The room, off limits to outsiders, at first glance recalls a high-school science lab — an unusually well-equipped one.
Lined up on the workbenches are 3D microscopes, ultra-sensitive scales and special devices designed to detect about a dozen of the safety features embedded in genuine euro banknotes — and spot the forgeries.
Photo: AFP
The analysis done by the handful of specialists in the room helps the ECB keep up to date with the latest counterfeiting techniques, and hopefully stay a step ahead.
Twenty years after the launch of the single currency, the risk of a eurozone citizen holding a fake euro note is “very slim,” said Jean-Michel Grimal, head of the ECB Currency Development Division.
The chances have been getting slimmer by the year.
Banknote counterfeiting fell to a historically low level last year, said the ECB, which is responsible for issuing bills, while the central banks of the 19 eurozone nations each produce their own coins.
About 460,000 fake euro bills were last year taken out of circulation, down 18 percent from 2019.
By comparison, there are currently 27 billion genuine euro notes out there.
The safety of euro banknotes has contributed to the “strong trust” eurozone citizens have in the single currency, Grimal said, with surveys putting support for the euro at about 80 percent.

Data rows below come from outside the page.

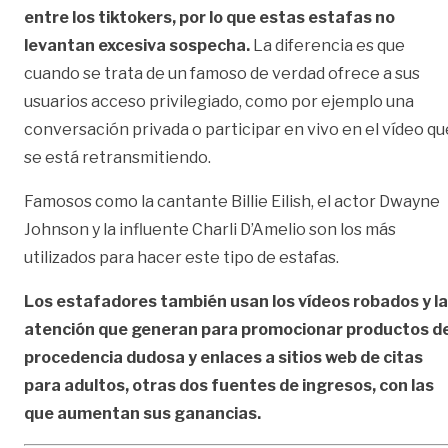
entre los tiktokers, por lo que estas estafas no
levantan excesiva sospecha.
La diferencia es que
cuando se trata de un famoso de verdad ofrece a sus
usuarios acceso privilegiado, como por ejemplo una
conversación privada o participar en vivo en el vídeo qu
se está retransmitiendo.
Famosos como la cantante Billie Eilish, el actor Dwayne
Johnson y la influente Charli D’Amelio son los más
utilizados para hacer este tipo de estafas.
Los estafadores también usan los vídeos robados y la
atención que generan para promocionar productos d
procedencia dudosa y enlaces a sitios web de citas
para adultos, otras dos fuentes de ingresos, con las
que aumentan sus ganancias.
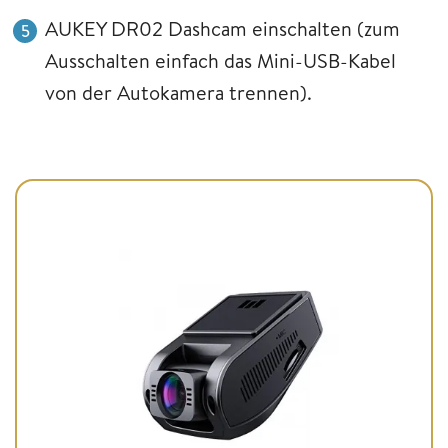
AUKEY DR02 Dashcam einschalten (zum
Ausschalten einfach das Mini-USB-Kabel
von der Autokamera trennen).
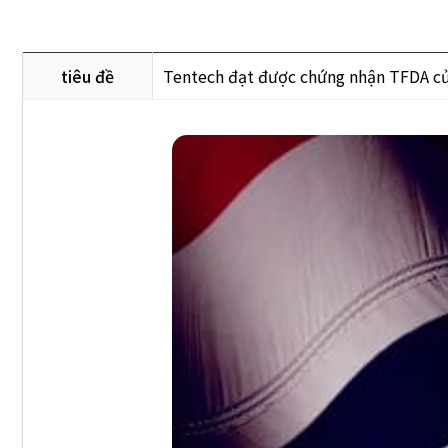
tiêu đề
Tentech đạt được chứng nhận TFDA của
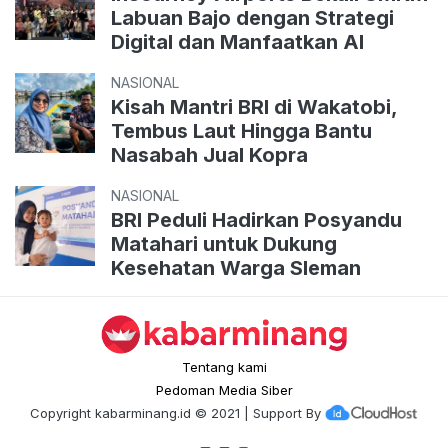
Labuan Bajo dengan Strategi
Digital dan Manfaatkan AI
NASIONAL
Kisah Mantri BRI di Wakatobi,
Tembus Laut Hingga Bantu
Nasabah Jual Kopra
NASIONAL
BRI Peduli Hadirkan Posyandu
Matahari untuk Dukung
Kesehatan Warga Sleman
Tentang kami
Pedoman Media Siber
Copyright
kabarminang.id
© 2021 | Support By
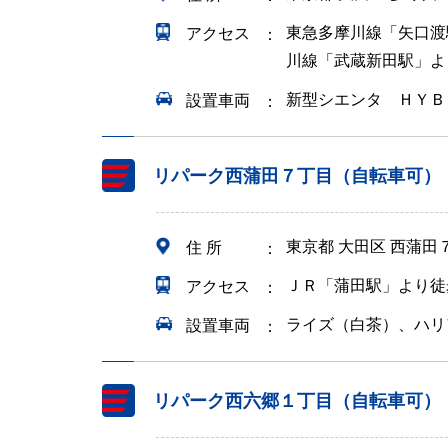
東急多摩川線「矢口渡
アクセス
川線「武蔵新田駅」よ
新型シエンタ ＨＹＢ
設置車両
リパーク西蒲田７丁目（自転車可）
東京都 大田区 西蒲田
住 所
ＪＲ「蒲田駅」より徒
アクセス
ライズ（白茶）、ハリ
設置車両
リパーク西六郷１丁目（自転車可）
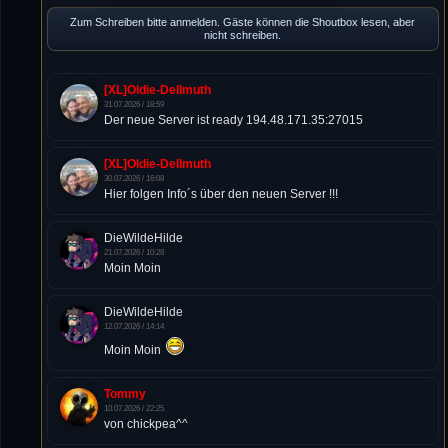
Zum Schreiben bitte anmelden. Gäste können die Shoutbox lesen, aber
nicht schreiben.
[XL]Oldie-Dellmuth
31.07.2026 / 18:59
Der neue Server ist ready 194.48.171.35:27015
[XL]Oldie-Dellmuth
30.07.2026 / 16:08
Hier folgen Info´s über den neuen Server !!!
DieWildeHilde
21.07.2026 / 10:28
Moin Moin
DieWildeHilde
12.07.2026 / 14:14
Moin Moin
Tommy
10.07.2026 / 22:25
von chickpea^^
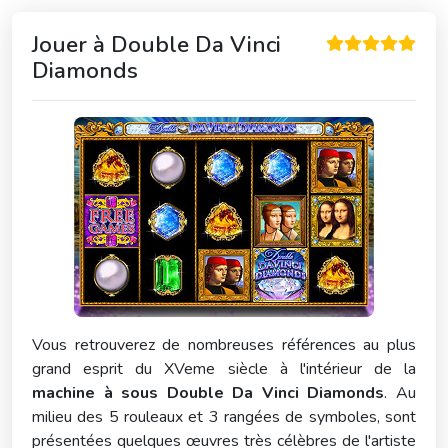
Jouer à
Double Da Vinci
Diamonds
Vous retrouverez de nombreuses références au plus
grand esprit du XVeme siècle à l'intérieur de la
machine à sous Double Da Vinci Diamonds
. Au
milieu des 5 rouleaux et 3 rangées de symboles, sont
présentées quelques œuvres très célèbres de l'artiste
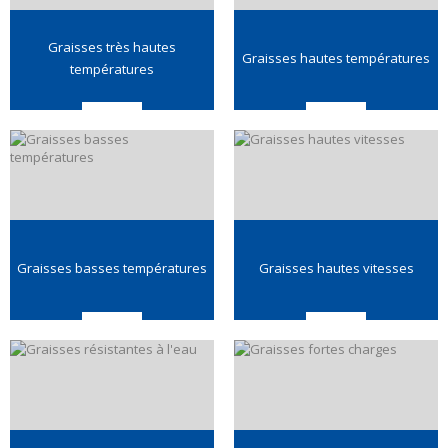
Graisses très hautes
Graisses hautes températures
températures
Graisses basses températures
Graisses hautes vitesses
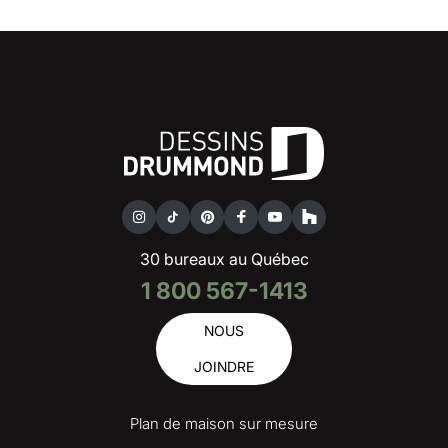
30 bureaux au Québec
1 800 567-1413
NOUS
JOINDRE
Plan de maison sur mesure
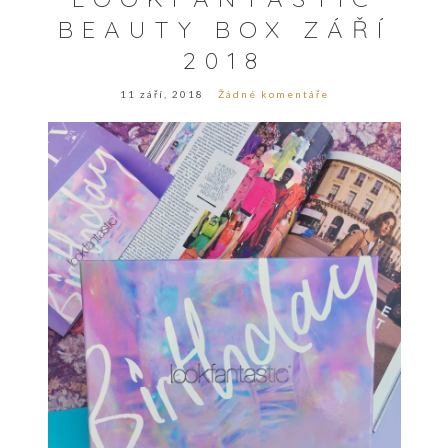
BEAUTY BOX ZÁŘÍ
2018
11 září, 2018
Žádné komentáře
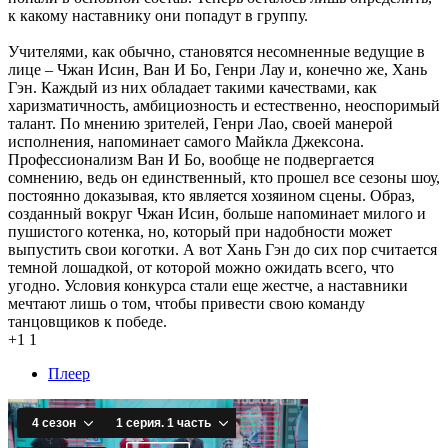
к какому наставнику они попадут в группу.
Учителями, как обычно, становятся несомненные ведущие в
лице – Чжан Исин, Ван И Бо, Генри Лау и, конечно же, Хань
Гэн. Каждый из них обладает такими качествами, как
харизматичность, амбициозность и естественно, неоспоримый
талант. По мнению зрителей, Генри Лао, своей манерой
исполнения, напоминает самого Майкла Джексона.
Профессионализм Ван И Бо, вообще не подвергается
сомнению, ведь он единственный, кто прошел все сезоны шоу,
постоянно доказывая, кто является хозяином сцены. Образ,
созданный вокруг Чжан Исин, больше напоминает милого и
пушистого котенка, но, который при надобности может
выпустить свои коготки. А вот Хань Гэн до сих пор считается
темной лошадкой, от которой можно ожидать всего, что
угодно. Условия конкурса стали еще жестче, а наставники
мечтают лишь о том, чтобы привести свою команду
танцовщиков к победе.
+1
1
Плеер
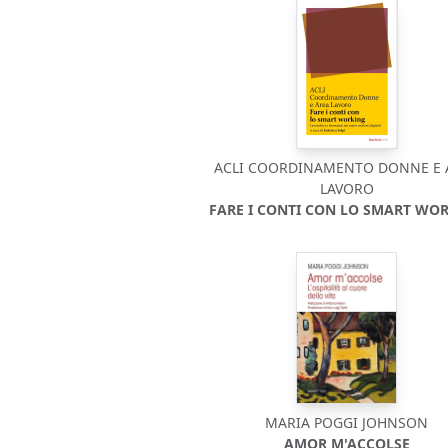
ACLI COORDINAMENTO DONNE E 
LAVORO
FARE I CONTI CON LO SMART WO
MARIA POGGI JOHNSON
AMOR M'ACCOLSE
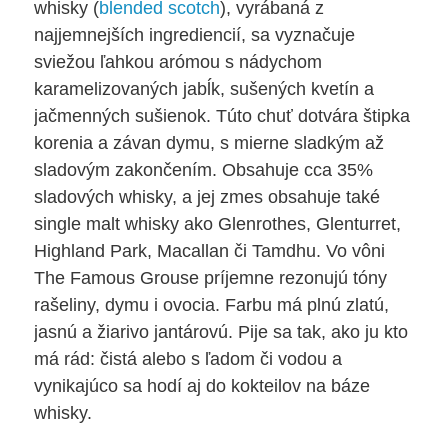
whisky (
blended scotch
), vyrábaná z
najjemnejších ingrediencií, sa vyznačuje
sviežou ľahkou arómou s nádychom
karamelizovaných jabĺk, sušených kvetín a
jačmenných sušienok. Túto chuť dotvára štipka
korenia a závan dymu, s mierne sladkým až
sladovým zakončením. Obsahuje cca 35%
sladových whisky, a jej zmes obsahuje také
single malt whisky ako Glenrothes, Glenturret,
Highland Park, Macallan či Tamdhu. Vo vôni
The Famous Grouse príjemne rezonujú tóny
rašeliny, dymu i ovocia. Farbu má plnú zlatú,
jasnú a žiarivo jantárovú. Pije sa tak, ako ju kto
má rád: čistá alebo s ľadom či vodou a
vynikajúco sa hodí aj do kokteilov na báze
whisky.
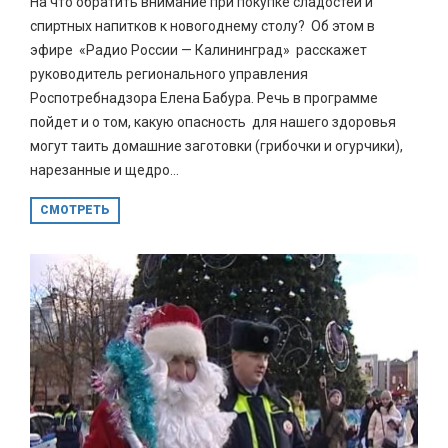
На что обратить внимание при покупке сладостей и
спиртных напитков к новогоднему столу? Об этом в
эфире «Радио России — Калининград» расскажет
руководитель регионального управления
Роспотребнадзора Елена Бабура. Речь в программе
пойдет и о том, какую опасность для нашего здоровья
могут таить домашние заготовки (грибочки и огурчики),
нарезанные и щедро...
СМОТРЕТЬ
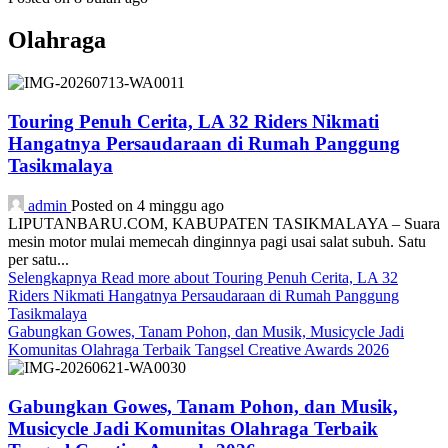
Olahraga
Touring Penuh Cerita, LA 32 Riders Nikmati
Hangatnya Persaudaraan di Rumah Panggung
Tasikmalaya
admin
Posted on 4 minggu ago
LIPUTANBARU.COM, KABUPATEN TASIKMALAYA – Suara
mesin motor mulai memecah dinginnya pagi usai salat subuh. Satu
per satu...
Selengkapnya
Read more about Touring Penuh Cerita, LA 32
Riders Nikmati Hangatnya Persaudaraan di Rumah Panggung
Tasikmalaya
Gabungkan Gowes, Tanam Pohon, dan Musik, Musicycle Jadi
Komunitas Olahraga Terbaik Tangsel Creative Awards 2026
Gabungkan Gowes, Tanam Pohon, dan Musik,
Musicycle Jadi Komunitas Olahraga Terbaik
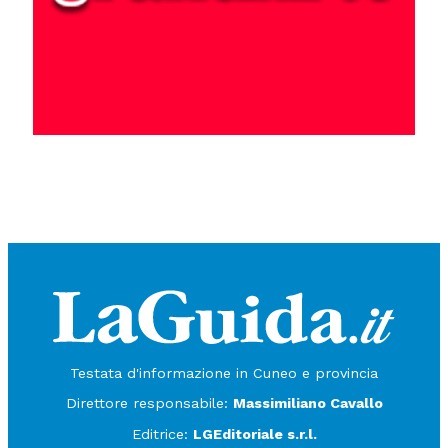
Testata d'informazione in Cuneo e provincia
Direttore responsabile:
Massimiliano Cavallo
Editrice:
LGEditoriale s.r.l.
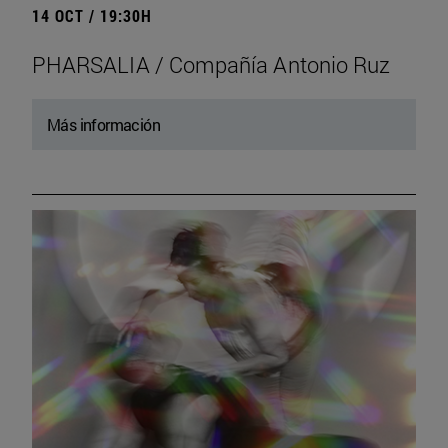
14 OCT / 19:30H
PHARSALIA / Compañía Antonio Ruz
Más información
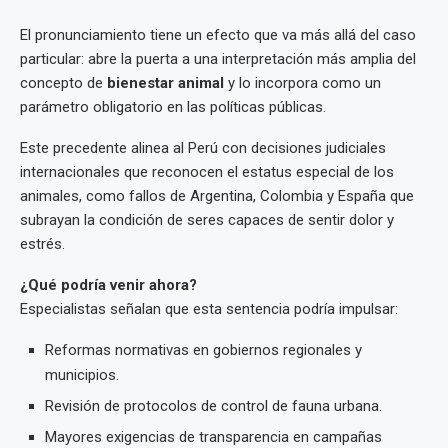
El pronunciamiento tiene un efecto que va más allá del caso
particular: abre la puerta a una interpretación más amplia del
concepto de
bienestar animal
y lo incorpora como un
parámetro obligatorio en las políticas públicas.
Este precedente alinea al Perú con decisiones judiciales
internacionales que reconocen el estatus especial de los
animales, como fallos de Argentina, Colombia y España que
subrayan la condición de seres capaces de sentir dolor y
estrés.
¿Qué podría venir ahora?
Especialistas señalan que esta sentencia podría impulsar:
Reformas normativas en gobiernos regionales y
municipios.
Revisión de protocolos de control de fauna urbana.
Mayores exigencias de transparencia en campañas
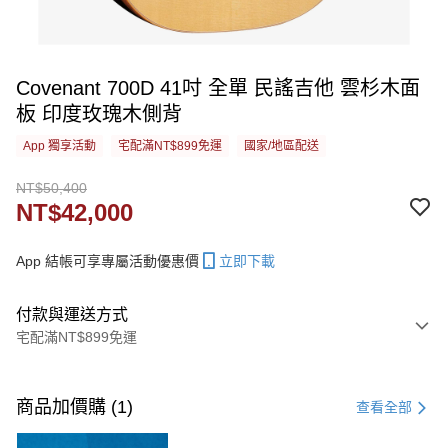
Covenant 700D 41吋 全單 民謠吉他 雲杉木面
板 印度玫瑰木側背
App 獨享活動
宅配滿NT$899免運
國家/地區配送
NT$50,400
NT$42,000
App 結帳可享專屬活動優惠價
立即下載
付款與運送方式
宅配滿NT$899免運
付款方式
信用卡一次付款
商品加價購 (1)
查看全部
信用卡分期付款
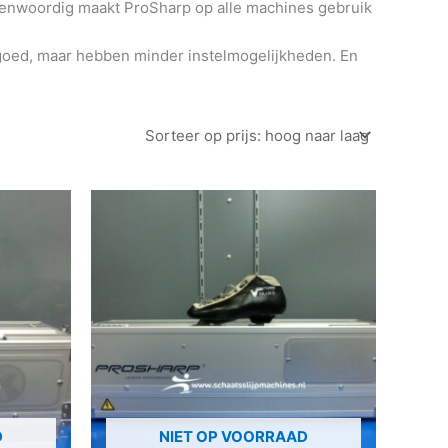
egenwoordig maakt ProSharp op alle machines gebruik
n goed, maar hebben minder instelmogelijkheden. En
D
NIET OP VOORRAAD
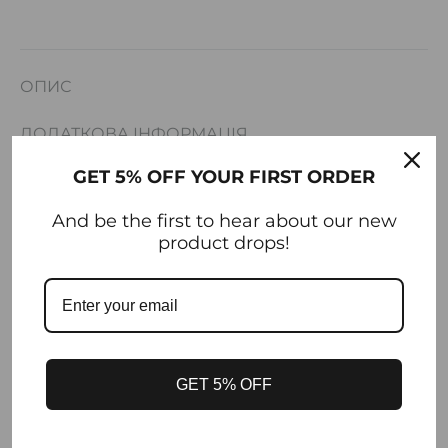
ОПИС
ДОДАТКОВА ІНФОРМАЦІЯ
GET 5% OFF YOUR FIRST ORDER
ВІДГУКИ (0)
And be the first to hear about our new
Колір: блакитний
product drops!
Склад: 100% бавовна
Застібка: ґудзики
Параметри моделі на фото: 83-60-90 cm.
Зріст моделі на фото: 176 см.
GET 5% OFF
Розмір на фото: S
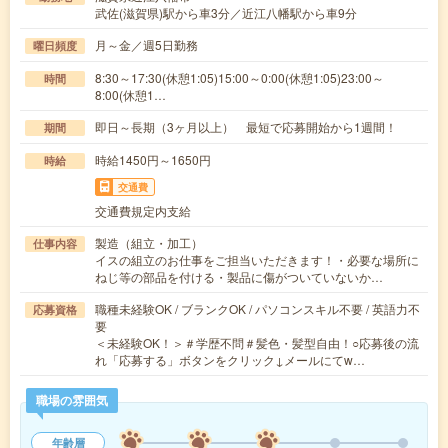
武佐(滋賀県)駅から車3分／近江八幡駅から車9分
月～金／週5日勤務
曜日頻度
8:30～17:30(休憩1:05)15:00～0:00(休憩1:05)23:00～
時間
8:00(休憩1…
即日～長期（3ヶ月以上） 最短で応募開始から1週間！
期間
時給1450円～1650円
時給
交通費
交通費規定内支給
製造（組立・加工）
仕事内容
イスの組立のお仕事をご担当いただきます！・必要な場所に
ねじ等の部品を付ける・製品に傷がついていないか…
職種未経験OK / ブランクOK / パソコンスキル不要 / 英語力不
応募資格
要
＜未経験OK！＞＃学歴不問＃髪色・髪型自由！○応募後の流
れ「応募する」ボタンをクリック↓メールにてw…
職場の雰囲気
年齢層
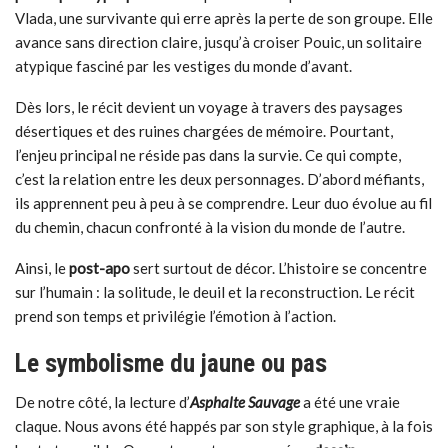
Vlada, une survivante qui erre après la perte de son groupe. Elle
avance sans direction claire, jusqu’à croiser Pouic, un solitaire
atypique fasciné par les vestiges du monde d’avant.
Dès lors, le récit devient un voyage à travers des paysages
désertiques et des ruines chargées de mémoire. Pourtant,
l’enjeu principal ne réside pas dans la survie. Ce qui compte,
c’est la relation entre les deux personnages. D’abord méfiants,
ils apprennent peu à peu à se comprendre. Leur duo évolue au fil
du chemin, chacun confronté à la vision du monde de l’autre.
Ainsi, le
post-apo
sert surtout de décor. L’histoire se concentre
sur l’humain : la solitude, le deuil et la reconstruction. Le récit
prend son temps et privilégie l’émotion à l’action.
Le symbolisme du jaune ou pas
De notre côté, la lecture d’
Asphalte Sauvage
a été une vraie
claque. Nous avons été happés par son style graphique, à la fois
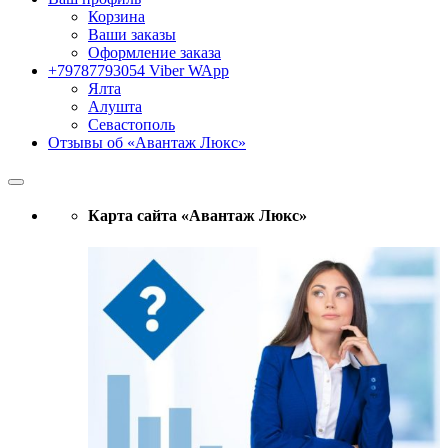
Корзина
Ваши заказы
Оформление заказа
+79787793054 Viber WApp
Ялта
Алушта
Севастополь
Отзывы об «Авантаж Люкс»
Карта сайта «Авантаж Люкс»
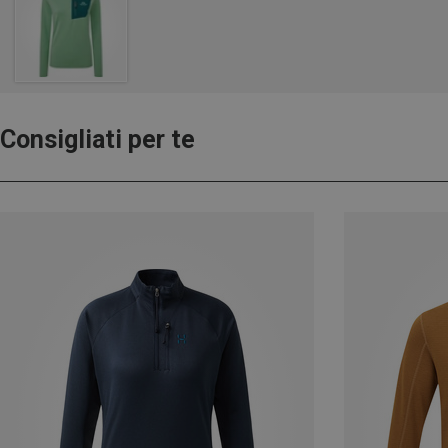
Consigliati per te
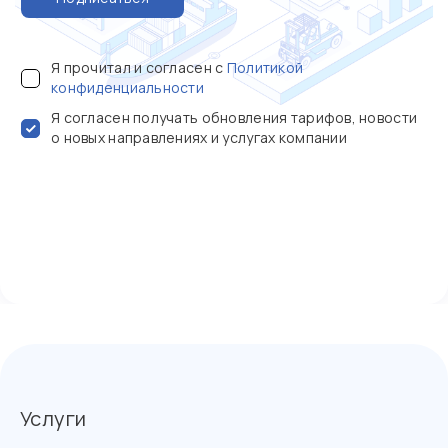
Я прочитал и согласен с
Политикой
конфиденциальности
Я согласен получать обновления тарифов, новости
о новых направлениях и услугах компании
Услуги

The lab’s biggest treasure is a large iron cabinet that requires two people to open it, each only knowing part of the secret combination.
Inside is a trove of nearly 1,000 fake banknotes that have been studied over the past two decades.
Every eurozone country has its own counterfeiting detection center, but Frankfurt holds the most “interesting” examples because they are considered the best imitations, said Eric Languillat, one of the ECB’s counterfeiting experts.
The analysis done here also helps to give “a quantitative view of the [fake] notes circulating in Europe,” he said.
The findings are shared with police services, such as the EU police agency Europol, to help them track down counterfeiting networks.
The ECB’s research and development (R&D) teams, tasked with constantly improving the quality and security of euro bills, also feed off the lab’s discoveries.
“If we notice the counterfeiters using certain technological methods, the R&D teams will look at what they can put in place to counteract them,” Grimal said.
The ECB’s efforts against tampering come at a price, requiring a sizeable annual budget, but the money spent “is a good investment compared to the cost of a counterfeiting crisis,” Grimal said.
On one computer screen, a genuine 20 euro note is blown up to nearly 70 times its size, revealing the tiny waves inside the “20” figure, resembling the ridges of a ploughed field and quite a challenge to imitate.
Citizens do not necessarily “have the instinct to look closely at notes,” Languillat said.
That is why the ECB has for years encouraged the public to use the “feel, look, tilt” method to check that what they are holding is the real thing — no microscope required.
Special printing ensures no other notes feel like euro notes, holding a bill up to the light reveals the watermark and security thread, while tilting it changes the hologram and color-shifting images.
“If you look carefully at a banknote, the quality of a fake is generally pretty bad — it should be easy to spot,” he said.